Transcribed page contents:
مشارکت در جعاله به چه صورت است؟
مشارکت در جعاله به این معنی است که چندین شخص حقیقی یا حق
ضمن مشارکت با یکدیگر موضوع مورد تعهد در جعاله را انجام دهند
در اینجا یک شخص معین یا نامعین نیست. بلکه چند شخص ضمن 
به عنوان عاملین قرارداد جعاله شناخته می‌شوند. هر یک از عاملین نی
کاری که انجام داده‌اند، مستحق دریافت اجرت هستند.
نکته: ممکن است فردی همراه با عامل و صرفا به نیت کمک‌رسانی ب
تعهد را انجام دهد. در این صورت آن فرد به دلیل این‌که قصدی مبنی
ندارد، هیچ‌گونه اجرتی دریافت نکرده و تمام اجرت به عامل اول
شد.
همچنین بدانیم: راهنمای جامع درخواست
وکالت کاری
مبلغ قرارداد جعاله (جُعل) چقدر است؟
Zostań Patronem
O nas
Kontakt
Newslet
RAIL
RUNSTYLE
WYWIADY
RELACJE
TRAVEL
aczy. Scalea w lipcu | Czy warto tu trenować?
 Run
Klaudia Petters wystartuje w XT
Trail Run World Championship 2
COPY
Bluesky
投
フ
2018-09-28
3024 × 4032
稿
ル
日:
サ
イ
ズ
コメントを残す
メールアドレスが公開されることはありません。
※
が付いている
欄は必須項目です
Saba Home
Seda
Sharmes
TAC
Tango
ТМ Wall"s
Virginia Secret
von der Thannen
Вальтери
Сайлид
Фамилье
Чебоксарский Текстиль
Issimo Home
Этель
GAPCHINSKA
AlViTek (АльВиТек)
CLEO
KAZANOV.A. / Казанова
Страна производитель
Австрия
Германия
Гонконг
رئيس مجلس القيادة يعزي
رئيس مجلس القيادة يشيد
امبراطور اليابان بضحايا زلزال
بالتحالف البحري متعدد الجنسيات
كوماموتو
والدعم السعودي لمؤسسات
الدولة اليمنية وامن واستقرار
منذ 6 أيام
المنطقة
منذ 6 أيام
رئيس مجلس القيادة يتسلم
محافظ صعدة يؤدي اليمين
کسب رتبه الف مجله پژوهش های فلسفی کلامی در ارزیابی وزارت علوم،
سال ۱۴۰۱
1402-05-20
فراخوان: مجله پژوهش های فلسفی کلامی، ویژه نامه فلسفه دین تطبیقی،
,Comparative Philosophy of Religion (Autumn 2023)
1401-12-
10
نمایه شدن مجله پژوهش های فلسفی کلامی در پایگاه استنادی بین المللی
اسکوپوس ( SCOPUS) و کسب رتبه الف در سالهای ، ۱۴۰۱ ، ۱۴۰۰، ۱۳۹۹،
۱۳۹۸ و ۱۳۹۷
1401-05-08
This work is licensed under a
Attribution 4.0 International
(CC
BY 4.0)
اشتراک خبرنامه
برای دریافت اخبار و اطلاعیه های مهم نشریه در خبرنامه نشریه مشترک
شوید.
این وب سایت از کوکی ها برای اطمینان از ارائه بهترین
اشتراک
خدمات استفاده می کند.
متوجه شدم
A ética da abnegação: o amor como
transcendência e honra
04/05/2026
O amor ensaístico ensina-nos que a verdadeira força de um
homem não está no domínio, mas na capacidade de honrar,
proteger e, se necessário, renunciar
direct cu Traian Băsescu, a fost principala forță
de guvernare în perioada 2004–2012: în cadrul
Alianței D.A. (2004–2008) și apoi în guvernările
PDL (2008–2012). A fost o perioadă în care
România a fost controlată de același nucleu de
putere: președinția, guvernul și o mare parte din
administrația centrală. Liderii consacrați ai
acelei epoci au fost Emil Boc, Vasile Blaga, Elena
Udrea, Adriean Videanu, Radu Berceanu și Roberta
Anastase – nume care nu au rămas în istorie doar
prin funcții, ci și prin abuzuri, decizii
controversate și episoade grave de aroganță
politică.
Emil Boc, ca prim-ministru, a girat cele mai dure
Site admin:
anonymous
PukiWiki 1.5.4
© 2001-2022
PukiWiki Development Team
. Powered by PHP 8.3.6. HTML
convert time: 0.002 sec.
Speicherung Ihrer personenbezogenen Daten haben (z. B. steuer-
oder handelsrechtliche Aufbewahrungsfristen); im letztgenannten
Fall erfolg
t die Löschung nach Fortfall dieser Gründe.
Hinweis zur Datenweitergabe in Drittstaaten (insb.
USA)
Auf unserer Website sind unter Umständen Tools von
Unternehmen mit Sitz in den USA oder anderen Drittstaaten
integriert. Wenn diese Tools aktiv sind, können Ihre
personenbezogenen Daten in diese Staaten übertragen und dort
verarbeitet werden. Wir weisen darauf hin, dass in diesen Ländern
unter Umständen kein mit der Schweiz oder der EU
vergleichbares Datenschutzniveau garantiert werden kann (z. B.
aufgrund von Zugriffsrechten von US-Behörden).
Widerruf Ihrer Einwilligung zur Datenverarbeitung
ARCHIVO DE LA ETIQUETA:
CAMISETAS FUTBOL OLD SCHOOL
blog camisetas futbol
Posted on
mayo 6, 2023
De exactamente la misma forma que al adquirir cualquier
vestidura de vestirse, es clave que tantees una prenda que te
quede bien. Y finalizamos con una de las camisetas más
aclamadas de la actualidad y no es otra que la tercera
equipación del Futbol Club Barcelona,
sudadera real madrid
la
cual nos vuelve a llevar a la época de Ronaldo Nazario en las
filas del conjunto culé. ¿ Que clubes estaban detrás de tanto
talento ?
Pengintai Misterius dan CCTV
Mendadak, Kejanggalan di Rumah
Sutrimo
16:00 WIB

**Assignment**
Write each record out again exactly.

**Task response**
مشارکت در جعاله به چه صورت است؟
مشارکت در جعاله به این معنی است که چندین شخص حقیقی یا حق
ضمن مشارکت با یکدیگر موضوع مورد تعهد در جعاله را انجام دهند
در اینجا یک شخص معین یا نامعین نیست. بلکه چند شخص ضمن 
به عنوان عاملین قرارداد جعاله شناخته می‌شوند. هر یک از عاملین نی
کاری که انجام داده‌اند، مستحق دریافت اجرت هستند.
نکته: ممکن است فردی همراه با عامل و صرفا به نیت کمک‌رسانی ب
تعهد را انجام دهد. در این صورت آن فرد به دلیل این‌که قصدی مبنی
ندارد، هیچ‌گونه اجرتی دریافت نکرده و تمام اجرت به عامل اول
شد.
همچنین بدانیم: راهنمای جامع درخواست
وکالت کاری
مبلغ قرارداد جعاله (جُعل) چقدر است؟
Zostań Patronem
O nas
Kontakt
Newslet
RAIL
RUNSTYLE
WYWIADY
RELACJE
TRAVEL
aczy. Scalea w lipcu | Czy warto tu trenować?
 Run
Klaudia Petters wystartuje w XT
Trail Run World Championship 2
COPY
Bluesky
投
フ
2018-09-28
3024 × 4032
稿
ル
日:
サ
イ
ズ
コメントを残す
メールアドレスが公開されることはありません。
※
が付いている
欄は必須項目です
Saba Home
Seda
Sharmes
TAC
Tango
ТМ Wall"s
Virginia Secret
von der Thannen
Вальтери
Сайлид
Фамилье
Чебоксарский Текстиль
Issimo Home
Этель
GAPCHINSKA
AlViTek (АльВиТек)
CLEO
KAZANOV.A. / Казанова
Страна производитель
Австрия
Германия
Гонконг
رئيس مجلس القيادة يعزي
رئيس مجلس القيادة يشيد
امبراطور اليابان بضحايا زلزال
بالتحالف البحري متعدد الجنسيات
كوماموتو
والدعم السعودي لمؤسسات
الدولة اليمنية وامن واستقرار
منذ 6 أيام
المنطقة
منذ 6 أيام
رئيس مجلس القيادة يتسلم
محافظ صعدة يؤدي اليمين
کسب رتبه الف مجله پژوهش های فلسفی کلامی در ارزیابی وزارت علوم،
سال ۱۴۰۱
1402-05-20
فراخوان: مجله پژوهش های فلسفی کلامی، ویژه نامه فلسفه دین تطبیقی،
,Comparative Philosophy of Religion (Autumn 2023)
1401-12-
10
نمایه شدن مجله پژوهش های فلسفی کلامی در پایگاه استنادی بین المللی
اسکوپوس ( SCOPUS) و کسب رتبه الف در سالهای ، ۱۴۰۱ ، ۱۴۰۰، ۱۳۹۹،
۱۳۹۸ و ۱۳۹۷
1401-05-08
This work is licensed under a
Attribution 4.0 International
(CC
BY 4.0)
اشتراک خبرنامه
برای دریافت اخبار و اطلاعیه های مهم نشریه در خبرنامه نشریه مشترک
شوید.
این وب سایت از کوکی ها برای اطمینان از ارائه بهترین
اشتراک
خدمات استفاده می کند.
متوجه شدم
A ética da abnegação: o amor como
transcendência e honra
04/05/2026
O amor ensaístico ensina-nos que a verdadeira força de um
homem não está no domínio, mas na capacidade de honrar,
proteger e, se necessário, renunciar
direct cu Traian Băsescu, a fost principala forță
de guvernare în perioada 2004–2012: în cadrul
Alianței D.A. (2004–2008) și apoi în guvernările
PDL (2008–2012). A fost o perioadă în care
România a fost controlată de același nucleu de
putere: președinția, guvernul și o mare parte din
administrația centrală. Liderii consacrați ai
acelei epoci au fost Emil Boc, Vasile Blaga, Elena
Udrea, Adriean Videanu, Radu Berceanu și Roberta
Anastase – nume care nu au rămas în istorie doar
prin funcții, ci și prin abuzuri, decizii
controversate și episoade grave de aroganță
politică.
Emil Boc, ca prim-ministru, a girat cele mai dure
Site admin:
anonymous
PukiWiki 1.5.4
© 2001-2022
PukiWiki Development Team
. Powered by PHP 8.3.6. HTML
convert time: 0.002 sec.
Speicherung Ihrer personenbezogenen Daten haben (z. B. steuer-
oder handelsrechtliche Aufbewahrungsfristen); im letztgenannten
Fall erfolg
t die Löschung nach Fortfall dieser Gründe.
Hinweis zur Datenweitergabe in Drittstaaten (insb.
USA)
Auf unserer Website sind unter Umständen Tools von
Unternehmen mit Sitz in den USA oder anderen Drittstaaten
integriert. Wenn diese Tools aktiv sind, können Ihre
personenbezogenen Daten in diese Staaten übertragen und dort
verarbeitet werden. Wir weisen darauf hin, dass in diesen Ländern
unter Umständen kein mit der Schweiz oder der EU
vergleichbares Datenschutzniveau garantiert werden kann (z. B.
aufgrund von Zugriffsrechten von US-Behörden).
Widerruf Ihrer Einwilligung zur Datenverarbeitung
ARCHIVO DE LA ETIQUETA:
CAMISETAS FUTBOL OLD SCHOOL
blog camisetas futbol
Posted on
mayo 6, 2023
De exactamente la misma forma que al adquirir cualquier
vestidura de vestirse, es clave que tantees una prenda que te
quede bien. Y finalizamos con una de las camisetas más
aclamadas de la actualidad y no es otra que la tercera
equipación del Futbol Club Barcelona,
sudadera real madrid
la
cual nos vuelve a llevar a la época de Ronaldo Nazario en las
filas del conjunto culé. ¿ Que clubes estaban detrás de tanto
talento ?
Pengintai Misterius dan CCTV
Mendadak, Kejanggalan di Rumah
Sutrimo
16:00 WIB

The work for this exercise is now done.